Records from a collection
Start of Block

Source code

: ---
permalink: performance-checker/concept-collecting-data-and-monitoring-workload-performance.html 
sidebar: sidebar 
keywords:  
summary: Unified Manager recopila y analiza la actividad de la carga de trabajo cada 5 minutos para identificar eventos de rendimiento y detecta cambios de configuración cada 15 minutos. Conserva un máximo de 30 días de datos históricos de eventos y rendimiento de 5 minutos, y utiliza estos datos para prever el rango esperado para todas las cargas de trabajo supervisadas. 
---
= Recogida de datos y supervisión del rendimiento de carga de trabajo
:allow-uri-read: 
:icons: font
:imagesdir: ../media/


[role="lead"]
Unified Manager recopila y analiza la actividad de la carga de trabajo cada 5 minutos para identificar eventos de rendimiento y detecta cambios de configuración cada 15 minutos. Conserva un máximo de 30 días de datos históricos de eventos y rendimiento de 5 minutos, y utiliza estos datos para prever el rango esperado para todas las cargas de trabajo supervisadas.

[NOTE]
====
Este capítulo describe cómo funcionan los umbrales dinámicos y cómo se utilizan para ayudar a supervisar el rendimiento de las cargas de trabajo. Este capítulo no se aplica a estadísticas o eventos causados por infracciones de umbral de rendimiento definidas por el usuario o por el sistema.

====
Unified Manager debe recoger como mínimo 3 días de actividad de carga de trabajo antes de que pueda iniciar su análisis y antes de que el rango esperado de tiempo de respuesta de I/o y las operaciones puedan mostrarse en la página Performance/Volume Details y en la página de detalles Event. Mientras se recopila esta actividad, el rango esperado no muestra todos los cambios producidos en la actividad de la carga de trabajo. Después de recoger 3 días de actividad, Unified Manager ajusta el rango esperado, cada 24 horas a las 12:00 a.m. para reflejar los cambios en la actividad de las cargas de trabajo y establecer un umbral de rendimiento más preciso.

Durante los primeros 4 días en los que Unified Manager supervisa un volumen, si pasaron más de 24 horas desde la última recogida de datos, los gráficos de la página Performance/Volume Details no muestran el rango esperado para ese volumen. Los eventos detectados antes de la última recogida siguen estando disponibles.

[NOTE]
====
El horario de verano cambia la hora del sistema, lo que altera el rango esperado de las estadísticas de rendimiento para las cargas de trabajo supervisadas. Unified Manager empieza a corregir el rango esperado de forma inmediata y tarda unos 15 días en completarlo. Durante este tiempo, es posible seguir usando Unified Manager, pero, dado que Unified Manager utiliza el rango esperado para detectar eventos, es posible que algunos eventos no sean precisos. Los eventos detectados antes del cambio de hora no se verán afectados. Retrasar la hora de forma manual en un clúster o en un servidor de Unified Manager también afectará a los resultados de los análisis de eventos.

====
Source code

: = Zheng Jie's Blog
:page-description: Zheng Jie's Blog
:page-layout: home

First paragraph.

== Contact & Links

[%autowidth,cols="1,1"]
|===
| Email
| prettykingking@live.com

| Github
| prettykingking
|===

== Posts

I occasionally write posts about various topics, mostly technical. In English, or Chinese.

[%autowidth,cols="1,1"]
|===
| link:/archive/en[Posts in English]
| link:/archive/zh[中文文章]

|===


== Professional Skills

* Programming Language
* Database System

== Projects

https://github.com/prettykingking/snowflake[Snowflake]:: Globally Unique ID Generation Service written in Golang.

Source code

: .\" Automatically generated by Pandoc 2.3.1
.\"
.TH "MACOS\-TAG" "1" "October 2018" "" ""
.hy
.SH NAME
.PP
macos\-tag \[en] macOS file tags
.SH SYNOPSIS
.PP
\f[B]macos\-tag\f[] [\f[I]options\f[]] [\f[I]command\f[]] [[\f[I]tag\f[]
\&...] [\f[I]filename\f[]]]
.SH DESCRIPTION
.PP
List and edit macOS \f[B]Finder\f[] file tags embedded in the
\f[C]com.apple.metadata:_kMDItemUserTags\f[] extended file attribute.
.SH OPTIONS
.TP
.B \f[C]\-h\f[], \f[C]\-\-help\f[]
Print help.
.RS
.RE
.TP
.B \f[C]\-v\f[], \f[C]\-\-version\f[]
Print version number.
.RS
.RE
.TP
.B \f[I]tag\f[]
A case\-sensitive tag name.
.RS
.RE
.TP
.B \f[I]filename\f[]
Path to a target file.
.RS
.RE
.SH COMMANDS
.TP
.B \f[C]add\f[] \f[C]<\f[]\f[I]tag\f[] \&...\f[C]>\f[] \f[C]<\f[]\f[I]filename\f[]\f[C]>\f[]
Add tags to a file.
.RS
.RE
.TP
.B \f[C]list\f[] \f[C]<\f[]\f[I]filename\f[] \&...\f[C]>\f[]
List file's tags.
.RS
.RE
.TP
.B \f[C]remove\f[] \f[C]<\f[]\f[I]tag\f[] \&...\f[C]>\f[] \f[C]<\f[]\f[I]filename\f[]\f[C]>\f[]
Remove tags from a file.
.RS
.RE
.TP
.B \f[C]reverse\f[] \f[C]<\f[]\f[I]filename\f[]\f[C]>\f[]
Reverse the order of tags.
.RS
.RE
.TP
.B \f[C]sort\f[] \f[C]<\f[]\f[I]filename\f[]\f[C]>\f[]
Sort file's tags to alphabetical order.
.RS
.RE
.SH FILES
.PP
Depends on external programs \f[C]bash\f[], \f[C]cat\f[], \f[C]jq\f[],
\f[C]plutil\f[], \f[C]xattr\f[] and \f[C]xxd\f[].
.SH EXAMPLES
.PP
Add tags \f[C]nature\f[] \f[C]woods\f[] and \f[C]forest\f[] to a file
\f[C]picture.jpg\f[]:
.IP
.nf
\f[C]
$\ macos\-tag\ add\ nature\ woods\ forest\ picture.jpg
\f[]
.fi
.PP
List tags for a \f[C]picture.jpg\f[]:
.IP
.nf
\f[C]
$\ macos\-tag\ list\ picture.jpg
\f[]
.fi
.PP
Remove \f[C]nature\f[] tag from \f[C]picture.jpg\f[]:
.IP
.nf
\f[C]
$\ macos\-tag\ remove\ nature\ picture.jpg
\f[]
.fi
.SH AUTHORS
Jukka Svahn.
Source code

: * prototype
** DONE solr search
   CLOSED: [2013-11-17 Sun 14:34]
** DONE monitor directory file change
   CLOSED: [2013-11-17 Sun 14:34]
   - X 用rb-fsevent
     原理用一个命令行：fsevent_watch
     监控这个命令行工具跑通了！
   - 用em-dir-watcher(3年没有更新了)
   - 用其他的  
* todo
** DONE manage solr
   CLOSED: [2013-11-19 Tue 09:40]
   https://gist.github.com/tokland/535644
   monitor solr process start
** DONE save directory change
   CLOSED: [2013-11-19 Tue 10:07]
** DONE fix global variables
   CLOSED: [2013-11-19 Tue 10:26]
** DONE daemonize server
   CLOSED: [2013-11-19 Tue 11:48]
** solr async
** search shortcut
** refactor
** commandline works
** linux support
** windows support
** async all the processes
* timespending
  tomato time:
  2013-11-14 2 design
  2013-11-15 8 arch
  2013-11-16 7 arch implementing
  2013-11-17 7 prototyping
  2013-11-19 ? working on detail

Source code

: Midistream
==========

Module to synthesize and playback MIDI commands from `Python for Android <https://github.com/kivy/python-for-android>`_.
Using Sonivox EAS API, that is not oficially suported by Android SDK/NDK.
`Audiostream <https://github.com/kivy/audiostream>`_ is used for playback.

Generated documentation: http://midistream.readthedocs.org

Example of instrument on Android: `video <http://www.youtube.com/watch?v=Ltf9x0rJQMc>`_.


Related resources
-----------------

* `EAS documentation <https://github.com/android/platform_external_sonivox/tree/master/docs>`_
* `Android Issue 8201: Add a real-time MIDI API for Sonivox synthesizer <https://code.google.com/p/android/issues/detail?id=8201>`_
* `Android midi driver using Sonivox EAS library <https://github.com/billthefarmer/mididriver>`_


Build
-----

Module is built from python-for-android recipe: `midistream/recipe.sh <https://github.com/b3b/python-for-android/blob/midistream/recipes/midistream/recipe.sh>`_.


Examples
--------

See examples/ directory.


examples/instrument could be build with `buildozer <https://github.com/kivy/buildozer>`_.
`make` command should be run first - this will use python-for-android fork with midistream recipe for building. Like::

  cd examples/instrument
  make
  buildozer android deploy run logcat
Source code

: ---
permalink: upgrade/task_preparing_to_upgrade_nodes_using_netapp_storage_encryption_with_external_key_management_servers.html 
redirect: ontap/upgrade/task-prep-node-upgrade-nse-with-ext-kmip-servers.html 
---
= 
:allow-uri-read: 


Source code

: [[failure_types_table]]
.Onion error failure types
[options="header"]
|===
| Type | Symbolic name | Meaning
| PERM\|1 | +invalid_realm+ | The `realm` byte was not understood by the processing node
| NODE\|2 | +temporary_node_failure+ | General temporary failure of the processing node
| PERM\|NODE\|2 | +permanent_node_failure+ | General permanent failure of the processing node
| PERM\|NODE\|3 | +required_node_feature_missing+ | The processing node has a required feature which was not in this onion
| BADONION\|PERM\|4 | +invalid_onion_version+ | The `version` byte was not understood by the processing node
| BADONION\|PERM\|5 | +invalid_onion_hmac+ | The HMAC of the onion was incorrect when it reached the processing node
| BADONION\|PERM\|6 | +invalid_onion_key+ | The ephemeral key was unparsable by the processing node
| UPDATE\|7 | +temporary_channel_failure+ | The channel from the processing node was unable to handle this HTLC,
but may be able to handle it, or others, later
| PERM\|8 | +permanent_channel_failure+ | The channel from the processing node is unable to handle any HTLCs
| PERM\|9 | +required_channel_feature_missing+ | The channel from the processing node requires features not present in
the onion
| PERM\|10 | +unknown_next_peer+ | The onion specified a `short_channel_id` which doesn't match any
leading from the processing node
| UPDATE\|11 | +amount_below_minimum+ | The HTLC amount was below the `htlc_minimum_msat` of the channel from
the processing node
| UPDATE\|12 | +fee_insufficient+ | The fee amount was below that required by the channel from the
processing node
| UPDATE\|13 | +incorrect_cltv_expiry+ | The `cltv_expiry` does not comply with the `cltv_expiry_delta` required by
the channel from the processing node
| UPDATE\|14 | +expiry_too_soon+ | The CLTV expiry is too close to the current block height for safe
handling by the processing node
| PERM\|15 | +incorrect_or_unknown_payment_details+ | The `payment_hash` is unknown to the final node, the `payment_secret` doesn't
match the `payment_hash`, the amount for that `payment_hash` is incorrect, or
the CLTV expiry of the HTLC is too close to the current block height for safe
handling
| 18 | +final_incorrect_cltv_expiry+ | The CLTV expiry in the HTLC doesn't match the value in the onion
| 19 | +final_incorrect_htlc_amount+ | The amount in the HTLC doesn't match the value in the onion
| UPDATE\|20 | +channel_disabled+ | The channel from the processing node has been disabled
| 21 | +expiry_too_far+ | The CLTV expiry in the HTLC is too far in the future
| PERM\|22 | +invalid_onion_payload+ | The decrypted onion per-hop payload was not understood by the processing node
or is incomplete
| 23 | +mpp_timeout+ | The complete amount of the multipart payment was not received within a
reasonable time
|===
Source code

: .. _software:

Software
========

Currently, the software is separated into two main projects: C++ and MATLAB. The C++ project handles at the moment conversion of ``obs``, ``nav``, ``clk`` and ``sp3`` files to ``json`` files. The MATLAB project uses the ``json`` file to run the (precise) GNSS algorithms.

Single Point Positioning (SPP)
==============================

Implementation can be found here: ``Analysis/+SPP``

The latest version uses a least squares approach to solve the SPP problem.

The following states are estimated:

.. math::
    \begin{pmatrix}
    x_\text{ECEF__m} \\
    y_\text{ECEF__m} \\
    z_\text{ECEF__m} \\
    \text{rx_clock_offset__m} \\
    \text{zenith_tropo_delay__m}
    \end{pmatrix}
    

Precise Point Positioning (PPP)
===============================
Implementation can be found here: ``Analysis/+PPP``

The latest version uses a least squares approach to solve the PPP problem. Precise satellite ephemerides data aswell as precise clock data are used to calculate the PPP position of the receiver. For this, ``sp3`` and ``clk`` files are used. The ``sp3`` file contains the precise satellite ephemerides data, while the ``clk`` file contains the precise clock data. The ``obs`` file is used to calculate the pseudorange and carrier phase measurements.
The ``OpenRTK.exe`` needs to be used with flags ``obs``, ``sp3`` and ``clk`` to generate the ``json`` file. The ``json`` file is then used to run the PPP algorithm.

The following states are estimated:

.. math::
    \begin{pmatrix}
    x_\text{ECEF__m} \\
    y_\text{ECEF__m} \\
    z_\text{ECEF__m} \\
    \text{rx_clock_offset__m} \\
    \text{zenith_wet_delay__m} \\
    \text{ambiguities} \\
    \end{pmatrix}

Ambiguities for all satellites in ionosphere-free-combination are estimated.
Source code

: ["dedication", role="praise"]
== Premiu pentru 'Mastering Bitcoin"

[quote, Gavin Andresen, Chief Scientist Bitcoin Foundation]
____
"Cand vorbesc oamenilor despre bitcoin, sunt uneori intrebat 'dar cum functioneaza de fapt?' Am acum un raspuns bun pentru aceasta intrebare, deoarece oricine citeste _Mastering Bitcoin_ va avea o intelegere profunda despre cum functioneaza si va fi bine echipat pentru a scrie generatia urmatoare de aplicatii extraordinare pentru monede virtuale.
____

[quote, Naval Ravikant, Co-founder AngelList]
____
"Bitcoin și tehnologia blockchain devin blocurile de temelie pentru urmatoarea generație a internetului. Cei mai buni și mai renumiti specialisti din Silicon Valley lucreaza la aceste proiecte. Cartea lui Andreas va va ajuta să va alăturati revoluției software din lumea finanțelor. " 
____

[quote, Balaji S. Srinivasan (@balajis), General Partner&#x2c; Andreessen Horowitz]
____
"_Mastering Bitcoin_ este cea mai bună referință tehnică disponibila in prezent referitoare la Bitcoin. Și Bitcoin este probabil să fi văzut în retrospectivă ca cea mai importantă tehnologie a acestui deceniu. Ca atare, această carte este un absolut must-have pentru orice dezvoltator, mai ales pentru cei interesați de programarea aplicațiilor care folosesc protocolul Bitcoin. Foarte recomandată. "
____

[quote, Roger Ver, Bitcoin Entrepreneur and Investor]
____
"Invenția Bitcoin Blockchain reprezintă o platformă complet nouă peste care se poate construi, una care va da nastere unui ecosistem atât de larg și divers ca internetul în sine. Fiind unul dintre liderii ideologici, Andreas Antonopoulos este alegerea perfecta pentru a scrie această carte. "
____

End of Block

_TASK GOAL_
Lines holding the word "Blog" are the answer; copy each one from the records above.

_WORKED SOLUTION_
: = Zheng Jie's Blog
:page-description: Zheng Jie's Blog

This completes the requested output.